Monsoon dust, wildfire smoke or air pollution caused by cars can cause difficulty breathing for people in the Valley during the summertime.
The Arizona Department of Environmental Quality today is issuing a Health Watch for ozone in the Phoenix area. The state agency is recommending people limit outdoor activity, especially children and adults with respiratory problems.
It’s the seventh health advisory that the state has issued so far in July.
As the air gets worse, emergency departments treat more patients suffering from serious breathing problems.
“We definitely see more patients coming when the air quality has gotten poor,’’ says Zach Bair, DO, assistant director of the Emergency department at Banner Desert Medical Center. Banner Desert is the fifth busiest ED in the country.
“It seems to affect all ages just based on their health. If you are an asthmatic and you are six years old, you can be affected by dust storms just as well as someone who is 60 years old and has COPD.’’
Summer can be especially bad for respiratory patients since in addition to pollution created by automobiles and other sources, there’s also dust from storms and smoke from wildfires in the air.

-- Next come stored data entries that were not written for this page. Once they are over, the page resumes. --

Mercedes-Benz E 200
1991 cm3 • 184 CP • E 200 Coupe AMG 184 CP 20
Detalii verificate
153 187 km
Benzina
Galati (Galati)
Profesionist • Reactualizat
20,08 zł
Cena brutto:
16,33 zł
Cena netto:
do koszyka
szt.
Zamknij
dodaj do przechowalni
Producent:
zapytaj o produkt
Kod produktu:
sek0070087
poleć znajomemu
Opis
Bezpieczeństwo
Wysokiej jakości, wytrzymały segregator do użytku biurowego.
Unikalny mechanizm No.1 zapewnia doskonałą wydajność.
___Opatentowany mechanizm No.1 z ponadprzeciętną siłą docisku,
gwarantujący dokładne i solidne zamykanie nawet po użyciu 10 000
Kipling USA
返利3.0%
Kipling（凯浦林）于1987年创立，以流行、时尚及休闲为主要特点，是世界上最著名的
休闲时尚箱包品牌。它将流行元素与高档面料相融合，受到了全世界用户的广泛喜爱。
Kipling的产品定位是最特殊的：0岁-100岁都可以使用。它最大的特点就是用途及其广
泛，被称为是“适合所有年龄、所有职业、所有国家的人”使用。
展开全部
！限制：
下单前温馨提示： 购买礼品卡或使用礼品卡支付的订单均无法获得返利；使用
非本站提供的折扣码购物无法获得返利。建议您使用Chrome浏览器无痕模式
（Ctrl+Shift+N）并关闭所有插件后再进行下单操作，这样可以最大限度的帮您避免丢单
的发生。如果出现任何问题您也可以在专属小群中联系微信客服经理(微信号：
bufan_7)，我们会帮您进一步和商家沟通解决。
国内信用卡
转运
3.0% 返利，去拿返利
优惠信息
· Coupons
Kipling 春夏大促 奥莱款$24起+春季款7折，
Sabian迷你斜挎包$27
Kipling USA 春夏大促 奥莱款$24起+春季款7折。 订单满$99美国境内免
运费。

“Yes, it is a perfect storm of air pollution that can cause lots of respiratory symptoms,’’ Bair says.
Pollution causes peoples’ airways to constrict and lungs to not function as effectively, which causes people to struggle for air.
“When they come to the Emergency department, there are a few things that we can do. We have different medications and treatments that we can administer to help them with their breathing,’’ he says.
“In some cases, when patients are very ill, they may need to be admitted to the hospital for a short period of time.’’
Bair also recommends people who are exposed to dust or smoke take extra precautions, even if they don’t have chronic respiratory problems.
“At home, if people have been exposed to dust or smoke, you want to take your clothes and change them. You want to wash your hair and get all that dust and smoke away from your face.’’
Thomas Ardiles, MD, a critical care and pulmonary specialist at Banner – University Medical Center – Phoenix, also warns that monsoon dust can increase peoples’ chances of contracting Valley Fever, which is an easily misdiagnosed fungal infection found in Arizona and California.